_Source material_

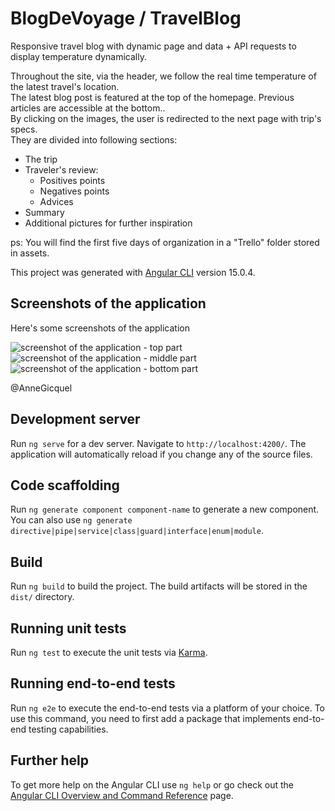 # BlogDeVoyage / TravelBlog

Responsive travel blog with dynamic page and data + API requests to display temperature dynamically.

Throughout the site, via the header, we follow the real time temperature of the latest travel's location. <br>
The latest blog post is featured at the top of the homepage. Previous articles are accessible at the bottom..<br> 
By clicking on the images, the user is redirected to the next page with trip's specs.<br>
They are divided into following sections:
* The trip 
* Traveler's review: 
    * Positives points  
    * Negatives points  
    * Advices 
* Summary
* Additional pictures for further inspiration

ps: You will find the first five days of organization in a "Trello" folder  stored in assets. 

This project was generated with [Angular CLI](https://github.com/angular/angular-cli) version 15.0.4.

## Screenshots of the application

Here's some screenshots of the application

![screenshot of the application - top part](/assets/screenshots/screenshot_1.png)
![screenshot of the application - middle part](/assets/screenshots/screenshot_2.png)
![screenshot of the application - bottom part](/assets/screenshots/screenshot_3.png)

@AnneGicquel

## Development server

Run `ng serve` for a dev server. Navigate to `http://localhost:4200/`. The application will automatically reload if you change any of the source files.

## Code scaffolding

Run `ng generate component component-name` to generate a new component. You can also use `ng generate directive|pipe|service|class|guard|interface|enum|module`.

## Build

Run `ng build` to build the project. The build artifacts will be stored in the `dist/` directory.

## Running unit tests

Run `ng test` to execute the unit tests via [Karma](https://karma-runner.github.io).

## Running end-to-end tests

Run `ng e2e` to execute the end-to-end tests via a platform of your choice. To use this command, you need to first add a package that implements end-to-end testing capabilities.

## Further help

To get more help on the Angular CLI use `ng help` or go check out the [Angular CLI Overview and Command Reference](https://angular.io/cli) page.


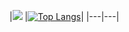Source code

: |[<img src="https://github-readme-stats.vercel.app/api?username=beluomini&show_icons=true&hide=issues&theme=radical&title_color=8E2DE2&text_color=fff&icon_color=8E2DE2">](https://github.com/beluomini/github-readme-stats)
|[![Top Langs](https://github-readme-stats.vercel.app/api/top-langs/?username=beluomini&layout=compact&theme=radical&title_color=8E2DE2&text_color=fff&icon_color=8E2DE2)](https://github.com/beluomini/github-readme-stats)|
|---|---|
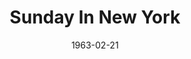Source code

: ---
title: Sunday In New York
date: 1963-02-21
opening_date: 1963-02-21
closing_date: 1963-03-02
layout: productions
playbill:
Theatre: Theatre Jacksonville
Venue: Little Theatre
cast:
- Adam Taylor: Art Logan
- Eileen Taylor: Sabina Meyer
- Man: Marshall Grauer
- Woman: Carol Green
- Mike Mitchell: David Boyer
- Russell Wilson: Wallace Hannon
crew:
- Director: George Ballis
- Set Designer: Ben Jones
- Technical Director: Pete House
- Sound: Madge Bruner
- Scenic Art Work: Robert Krell
- Lighting Designer: Chase Ambler
- Stage Manager: A. Ira Fink
- Assistant Stage Manager: Helen Cochran
- Lighting: Peggy Miller
- Properties:
  - Gail Swymer
  - Sandra Spencer
  - Ann Brown
  - Jean Charles
  - Ed Poole
  - Gladys Dale
  - Doris Thornhill
  - Mary Frances Thornhill
  - Eula Walters
  - Esther Barnes
- Make-Up:
  - Ellen Black
  - Marion Conner
  - Doris Thornhill
  - Eula Walters
  - Sandra Spencer
- Construction and Painting:
  - Peggy Miller
  - Galdys Dale
  - Catthy Logan
  - Thelma Mayeron
  - Claudia Kowkabany
  - Claudette Kowkabany
  - Margaret Mahler
  - Bambi Bowen
  - Fern Morgan
  - Eula Walters
  - Pete House
  - Joanne House
- Costumes: Frank Ridge
---
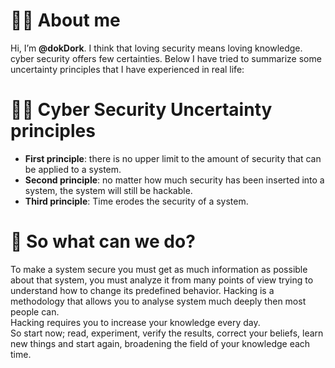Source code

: # 👨‍💻 About me
Hi, I’m **@dokDork**.
I think that loving security means loving knowledge.  
cyber security offers few certainties. Below I have tried to summarize some uncertainty principles that I have experienced in real life:

# 🏴‍☠️ Cyber Security Uncertainty principles
+ **First principle**: there is no upper limit to the amount of security that can be applied to a system.
+ **Second principle**: no matter how much security has been inserted into a system, the system will still be hackable.
+ **Third principle**: Time erodes the security of a system.

# 📖 So what can we do?
To make a system secure you must get as much information as possible about that system, you must analyze it from many points of view trying to understand how to change its predefined behavior.
Hacking is a methodology that allows you to analyse system much deeply then most people can.  
Hacking requires you to increase your knowledge every day.  
So start now; read, experiment, verify the results, correct your beliefs, learn new things and start again, broadening the field of your knowledge each time.

<!---
dokDork/dokDork is a ✨ special ✨ repository because its `README.md` (this file) appears on your GitHub profile.
You can click the Preview link to take a look at your changes.
--->
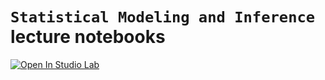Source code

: # `Statistical Modeling and Inference` lecture notebooks

[![Open In Studio Lab](https://studiolab.sagemaker.aws/studiolab.svg)](https://studiolab.sagemaker.aws/import/github/UNC-DATA-730/lecture-notebooks)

_Aim of the exercise_
Work out the number of lines in this listing that include the word "server". Reply with that number only.

_Problem solution_
2